РМ: Да. Насчет этого сомнений нет. Для меня это было удивительно. Когда я начинал опыты, я даже и не думал об этом как о терапевтической процедуре. Я исследовал это как измененное состояние сознания. И что меня реально удивило, — это то, что люди, прошедшие такой опыт, получили большую пользу от этого и пришли к осознанию себя на новом уровне и пониманию некоторых трудных моментов и неврологических конфликтов, которые они испытывали в жизни.
ДР: Есть ли какая-нибудь опасность в получении информации из прошлых жизней?
РМ: Отвечая на второй вопрос, могу сказать, что критерии весьма расплывчаты. Что мы имеем в нашей западной культуре, я думаю – это то, что мы систематически исключаем себя из измененных состояний сознания в течение многих сотен лет, но появляются смелые души, которые смогут заглянуть и перебраться туда, а потом будут помогать всем нам, когда мы туда пойдем.
Вы спрашиваете об опасностях. Я думаю, что опасности, конечно, есть, и я их вижу все время. Первое – это раздувающееся эго и что-то вроде элитаризма – люди, которые говорят “в моей прошлой жизни или в моих прошлых жизнях было это или то”, и это становится путешествием эго. Некоторые из них, кажется, хотят исключить других, раздувая себя всем этим. Но, конечно же, таких меньшинство.
И затем, есть такая опасность, которую выразили тибетцы. Когда человек вступает на этот путь и начинает исследования в духовных измерениях, то появляются многие вещи, которые, как считают тибетцы, и я с ними согласен, могут отвлечь с истинного пути. Восточная доктрина подразумевает, что когда начинают появляться прошлые жизни, не надо обращать на них слишком большого внимания, потому что существуют другие вещи сверх этого, которые ты захочешь найти. Я думаю, что это прекрасно, что появляются прошлые жизни, куда можно заглянуть и узнать оттуда что-то о себе. Но в то же время надо понимать, что это ступень, и если мы будем тратить слишком много времени, собирая пазлы из деталей прошлых жизней, то мы можем пропустить что-то важное в настоящей жизни.
Университетская практика
ДР: Как Ваша работа с околосмертными опытами отразилась на академической карьере преподавателя психологии в университете? Было ли на Вас какое-то давление с целью направить на менее спорные области исследования?

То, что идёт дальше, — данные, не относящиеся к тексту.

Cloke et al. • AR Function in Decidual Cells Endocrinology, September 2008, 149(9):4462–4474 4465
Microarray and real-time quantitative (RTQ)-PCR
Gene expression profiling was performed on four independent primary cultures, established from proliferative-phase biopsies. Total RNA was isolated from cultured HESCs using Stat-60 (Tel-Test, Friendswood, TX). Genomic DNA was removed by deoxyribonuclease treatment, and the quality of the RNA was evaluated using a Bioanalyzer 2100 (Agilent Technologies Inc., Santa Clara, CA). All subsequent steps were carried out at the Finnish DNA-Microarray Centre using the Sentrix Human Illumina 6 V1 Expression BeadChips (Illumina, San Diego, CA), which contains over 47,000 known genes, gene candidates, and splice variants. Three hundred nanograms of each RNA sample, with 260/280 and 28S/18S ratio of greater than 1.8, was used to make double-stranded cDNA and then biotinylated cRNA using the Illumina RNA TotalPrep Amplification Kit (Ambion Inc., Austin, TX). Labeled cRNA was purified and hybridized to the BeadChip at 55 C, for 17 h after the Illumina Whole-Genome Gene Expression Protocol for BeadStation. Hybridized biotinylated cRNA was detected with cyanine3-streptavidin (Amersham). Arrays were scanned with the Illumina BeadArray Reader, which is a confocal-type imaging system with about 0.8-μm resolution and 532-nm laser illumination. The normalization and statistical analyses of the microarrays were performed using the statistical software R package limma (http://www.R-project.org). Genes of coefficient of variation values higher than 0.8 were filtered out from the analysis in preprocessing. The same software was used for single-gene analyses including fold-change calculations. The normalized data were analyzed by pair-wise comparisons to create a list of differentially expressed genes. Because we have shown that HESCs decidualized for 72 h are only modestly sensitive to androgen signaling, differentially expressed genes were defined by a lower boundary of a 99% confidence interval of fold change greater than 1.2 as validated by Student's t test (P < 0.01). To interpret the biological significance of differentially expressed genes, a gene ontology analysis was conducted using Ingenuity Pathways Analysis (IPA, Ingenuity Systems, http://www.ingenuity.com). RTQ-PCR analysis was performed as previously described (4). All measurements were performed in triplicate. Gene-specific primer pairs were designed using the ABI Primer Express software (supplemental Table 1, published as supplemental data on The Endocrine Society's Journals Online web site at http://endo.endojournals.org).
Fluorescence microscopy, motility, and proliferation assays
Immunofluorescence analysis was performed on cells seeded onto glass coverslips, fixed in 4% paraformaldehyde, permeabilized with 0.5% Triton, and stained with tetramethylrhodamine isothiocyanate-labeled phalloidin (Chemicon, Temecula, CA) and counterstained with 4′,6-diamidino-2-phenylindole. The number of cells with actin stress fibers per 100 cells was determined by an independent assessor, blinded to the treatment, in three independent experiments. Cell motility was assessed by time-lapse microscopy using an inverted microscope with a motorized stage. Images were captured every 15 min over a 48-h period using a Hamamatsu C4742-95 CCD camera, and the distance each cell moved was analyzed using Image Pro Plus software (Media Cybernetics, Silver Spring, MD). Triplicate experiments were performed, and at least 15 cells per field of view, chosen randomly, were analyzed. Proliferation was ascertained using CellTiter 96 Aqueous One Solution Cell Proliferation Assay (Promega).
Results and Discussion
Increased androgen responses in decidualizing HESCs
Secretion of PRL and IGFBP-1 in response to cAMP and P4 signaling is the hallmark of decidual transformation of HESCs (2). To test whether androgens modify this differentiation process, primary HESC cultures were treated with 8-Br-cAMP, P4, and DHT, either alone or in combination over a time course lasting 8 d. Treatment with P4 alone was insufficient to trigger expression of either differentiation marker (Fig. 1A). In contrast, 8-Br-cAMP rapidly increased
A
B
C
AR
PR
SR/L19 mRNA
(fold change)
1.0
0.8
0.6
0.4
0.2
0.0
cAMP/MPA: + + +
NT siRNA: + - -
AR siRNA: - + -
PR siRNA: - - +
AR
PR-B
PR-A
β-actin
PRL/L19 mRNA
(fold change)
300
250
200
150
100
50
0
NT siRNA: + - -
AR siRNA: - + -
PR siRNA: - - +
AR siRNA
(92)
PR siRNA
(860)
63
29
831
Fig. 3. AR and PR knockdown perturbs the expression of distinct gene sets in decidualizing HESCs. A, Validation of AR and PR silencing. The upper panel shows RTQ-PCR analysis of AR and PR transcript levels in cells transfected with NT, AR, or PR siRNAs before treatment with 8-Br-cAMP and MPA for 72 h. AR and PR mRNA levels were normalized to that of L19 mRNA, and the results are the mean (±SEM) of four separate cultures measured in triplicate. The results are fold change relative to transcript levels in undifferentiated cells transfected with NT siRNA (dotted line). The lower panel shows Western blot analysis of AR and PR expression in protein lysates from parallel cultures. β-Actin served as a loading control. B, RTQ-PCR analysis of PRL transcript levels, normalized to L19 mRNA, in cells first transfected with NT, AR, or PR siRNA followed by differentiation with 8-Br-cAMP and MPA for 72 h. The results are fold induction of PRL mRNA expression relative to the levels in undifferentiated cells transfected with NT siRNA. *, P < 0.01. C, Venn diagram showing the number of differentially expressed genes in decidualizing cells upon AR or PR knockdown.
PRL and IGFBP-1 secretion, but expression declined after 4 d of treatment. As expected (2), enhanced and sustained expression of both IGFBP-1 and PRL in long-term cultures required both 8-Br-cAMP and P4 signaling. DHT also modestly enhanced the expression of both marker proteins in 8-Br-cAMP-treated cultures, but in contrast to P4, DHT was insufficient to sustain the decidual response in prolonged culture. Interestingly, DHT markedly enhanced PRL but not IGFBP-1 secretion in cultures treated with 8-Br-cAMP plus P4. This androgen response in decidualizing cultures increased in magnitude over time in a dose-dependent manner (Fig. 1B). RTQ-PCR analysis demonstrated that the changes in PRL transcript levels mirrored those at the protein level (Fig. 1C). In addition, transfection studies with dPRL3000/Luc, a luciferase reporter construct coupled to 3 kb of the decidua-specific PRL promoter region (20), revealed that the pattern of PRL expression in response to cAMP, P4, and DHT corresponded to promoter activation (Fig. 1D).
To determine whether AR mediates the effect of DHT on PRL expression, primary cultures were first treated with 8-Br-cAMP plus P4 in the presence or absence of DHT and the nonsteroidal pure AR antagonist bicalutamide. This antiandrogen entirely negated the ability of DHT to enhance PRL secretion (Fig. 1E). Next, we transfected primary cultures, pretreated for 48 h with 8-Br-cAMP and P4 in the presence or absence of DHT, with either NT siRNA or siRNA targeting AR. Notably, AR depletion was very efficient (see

РМ: Нет, это была бы хорошая история, представить себя преследуемым мучеником, но нет, такого не было.
ДР: Рад это слышать.
РМ: Случилось так, что я работаю в очень либеральном колледже, где люди в моем отделении очень интересуются измененными состояниями сознания. Я думаю, было бы безответственно показывать это как какую-то убедительную научную очевидность. Пока кто-то занимается этими темами с целью, что измененные состояния могут многому нас научить в отношении себя, то нет смысла возражать.
ДР: За годы с момента выхода Вашей первой книги ощущаете ли Вы возрастающую открытость людей к этой информации?
РМ: В этом нет сомнения. Недавно я был в Европе и посетил восемь городов.
Во всех странах врачи-терапевты приносили мне свои статьи для медицинских журналов со своими исследованиями опытов умирания. И мы все можем сказать, и это является большим вкладом за последние 15 лет, что сейчас это общепринятый факт, что люди, находящиеся близко к смерти, проходят через удивительный опыт, меняющий их жизнь.
Но сейчас следующим шагом является интерпретация этих опытов, что они в конечном счете означают. И это даже не вопрос решения для медицинского сообщества.
Не врачам решать, есть ли жизнь после смерти. Точка интереса в медицинской сфере заключается в том, какое объяснение мы можем им дать, когда они появляются.
Мы должны быть готовы, чтобы объяснять пациентам и поддерживать их, объясняя им, что они не одни.